▶ What the task requires: Set down, word for word, the lines from the one containing "family: Araceae" through the end of the records.

▶ The data:
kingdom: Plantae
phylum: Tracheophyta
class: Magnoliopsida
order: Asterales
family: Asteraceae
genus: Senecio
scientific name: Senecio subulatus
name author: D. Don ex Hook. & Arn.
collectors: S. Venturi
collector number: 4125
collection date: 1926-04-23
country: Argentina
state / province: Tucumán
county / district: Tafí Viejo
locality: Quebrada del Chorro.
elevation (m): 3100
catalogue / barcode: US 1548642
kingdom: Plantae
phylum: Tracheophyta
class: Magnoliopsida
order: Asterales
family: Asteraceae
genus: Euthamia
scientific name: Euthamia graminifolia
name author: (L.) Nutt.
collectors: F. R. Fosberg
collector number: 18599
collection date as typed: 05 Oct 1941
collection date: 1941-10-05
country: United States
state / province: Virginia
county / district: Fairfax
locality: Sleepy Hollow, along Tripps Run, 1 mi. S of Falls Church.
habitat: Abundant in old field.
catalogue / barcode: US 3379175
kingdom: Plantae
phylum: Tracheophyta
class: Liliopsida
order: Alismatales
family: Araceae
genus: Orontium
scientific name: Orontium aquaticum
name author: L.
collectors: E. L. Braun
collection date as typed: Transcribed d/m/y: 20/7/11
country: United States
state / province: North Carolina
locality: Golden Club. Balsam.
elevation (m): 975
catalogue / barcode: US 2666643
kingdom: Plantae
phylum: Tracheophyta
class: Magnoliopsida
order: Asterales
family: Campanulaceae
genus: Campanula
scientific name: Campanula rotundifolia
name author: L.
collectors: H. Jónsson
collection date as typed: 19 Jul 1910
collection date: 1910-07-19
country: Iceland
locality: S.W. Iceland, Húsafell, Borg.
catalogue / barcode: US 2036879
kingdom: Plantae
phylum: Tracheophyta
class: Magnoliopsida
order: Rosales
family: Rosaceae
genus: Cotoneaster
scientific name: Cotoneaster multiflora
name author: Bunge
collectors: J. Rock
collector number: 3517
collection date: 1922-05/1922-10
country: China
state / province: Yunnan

▶ Full output:
family: Araceae
genus: Orontium
scientific name: Orontium aquaticum
name author: L.
collectors: E. L. Braun
collection date as typed: Transcribed d/m/y: 20/7/11
country: United States
state / province: North Carolina
locality: Golden Club. Balsam.
elevation (m): 975
catalogue / barcode: US 2666643
kingdom: Plantae
phylum: Tracheophyta
class: Magnoliopsida
order: Asterales
family: Campanulaceae
genus: Campanula
scientific name: Campanula rotundifolia
name author: L.
collectors: H. Jónsson
collection date as typed: 19 Jul 1910
collection date: 1910-07-19
country: Iceland
locality: S.W. Iceland, Húsafell, Borg.
catalogue / barcode: US 2036879
kingdom: Plantae
phylum: Tracheophyta
class: Magnoliopsida
order: Rosales
family: Rosaceae
genus: Cotoneaster
scientific name: Cotoneaster multiflora
name author: Bunge
collectors: J. Rock
collector number: 3517
collection date: 1922-05/1922-10
country: China
state / province: Yunnan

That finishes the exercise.